Also, make sure to pace yourself and resist the temptation to turn the holidays into a hurricane of busyness from start to finish, she adds.
“And recognize travelling can be both exciting and exhausting,” she says. “Don’t overdo it.”
Turn the tables
You can’t blame someone for doing all they can to please their family and friends. But if it’s going to be too much of a hassle, consider asking everyone to come to you.
“Encourage other people to come to you rather than lugging your baby, toddler and all the assorted gear five hours to visit the grandparents,” Douglas suggests. “See if maybe this year the grandparents can come to you.”
Stay on schedule
It might be tough to pay attention to these normal daily cues and routines, but amidst the chaos try to remember when your child should be eating and sleeping.
“Keep your kids on track with eating and sleeping as much as possible,” Douglas says. “A child who is sleep deprived and feeling hungry because you’re stuck in bumper-to-bumper traffic an hour after he should have eaten his lunch isn’t going to be a particularly happy travel companion.”
Travelling by car
First, be realistic about how much distance you can travel in a day, Douglas advises.
You may have been able to do a 24-hour non-stop road trip to Florida, for example, before having kids, but that is no longer the case now, Douglas says.
Now you need to plan for frequent washroom and food breaks. Research rest stops beforehand and make sure you have a solid game plan on when and where you’ll stop, she adds.
Douglas says parents also need to plan to travel at the time of day that works best for them and their kids.
For some kids it may mean you do most of your travelling late at night after they’ve fallen asleep, but for other kids it may be a disaster, Douglas says. So know what works best for you.
Lastly, bring some toys or books that will keep the children company while in the car, as well as some food.
Don’t count on the rest stops having everything your family wants or needs, especially if you have a child who is a picky eater, Douglas says.
Travelling by plane
As much as you’d like to get settled into your seat on the plane early, this may not be the best move if you’re travelling with kids, Douglas points out.
“Don’t rush to board really early unless you think you’re going to need a lot of time getting settled in your seat, which may be the case if you’re travelling with a newborn,” Douglas says. “But if you have older kids, the best thing to do is to let them move around as long as possible.”
Otherwise, this can cause them to be restless and bored before the plane has even taken off, she adds.
Don’t forget to pack plenty of diversions as well, Douglas says, like toys, games and snacks.
Forget about reading a novel yourself, parents, or zoning out – your number one job as a parent travelling with young kids, Douglas says, is to keep the kids happy and entertained.
“Not many toddlers want to be stuck in a seat for a long period of time so the way to work with that is to give them your attention,” she says.
And if you’re travelling with a baby, don’t get overly stressed if they start to cry. Douglas assures that while some passengers may not like it, most will actually understand your situation.
“You’ll find it easier to stay calm and to focus on meeting their child’s needs if you’re a little less focused on worrying about what everybody else on the plane is thinking about you,” Douglas explains. “The fact is most people will be sympathetic and they’ll recognize you’re doing the best you can in a really difficult situation. Let any judging stares fade into the background.”
★ ★ ★
◆ Prompt
Update the holiday travel tips starting with "Also, make sure" and going on through "eating and sleeping.", putting "in-laws" wherever "grandparents" occurs.

◆ Record set
★ ★ ★
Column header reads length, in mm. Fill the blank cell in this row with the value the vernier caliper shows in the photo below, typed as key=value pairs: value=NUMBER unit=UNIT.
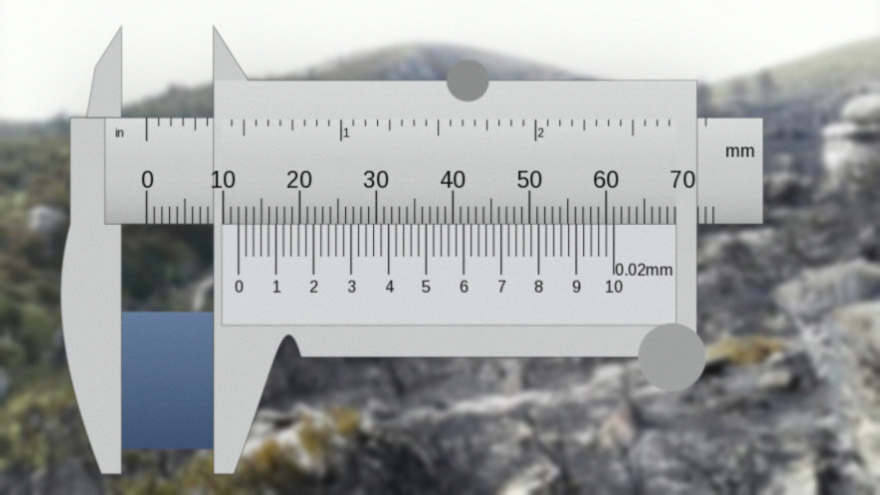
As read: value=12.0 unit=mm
★ ★ ★
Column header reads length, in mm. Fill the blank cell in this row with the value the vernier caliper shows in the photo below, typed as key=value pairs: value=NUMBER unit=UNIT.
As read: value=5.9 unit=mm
★ ★ ★
◆ Response below
Also, make sure to pace yourself and resist the temptation to turn the holidays into a hurricane of busyness from start to finish, she adds.
“And recognize travelling can be both exciting and exhausting,” she says. “Don’t overdo it.”
Turn the tables
You can’t blame someone for doing all they can to please their family and friends. But if it’s going to be too much of a hassle, consider asking everyone to come to you.
“Encourage other people to come to you rather than lugging your baby, toddler and all the assorted gear five hours to visit the in-laws,” Douglas suggests. “See if maybe this year the in-laws can come to you.”
Stay on schedule
It might be tough to pay attention to these normal daily cues and routines, but amidst the chaos try to remember when your child should be eating and sleeping.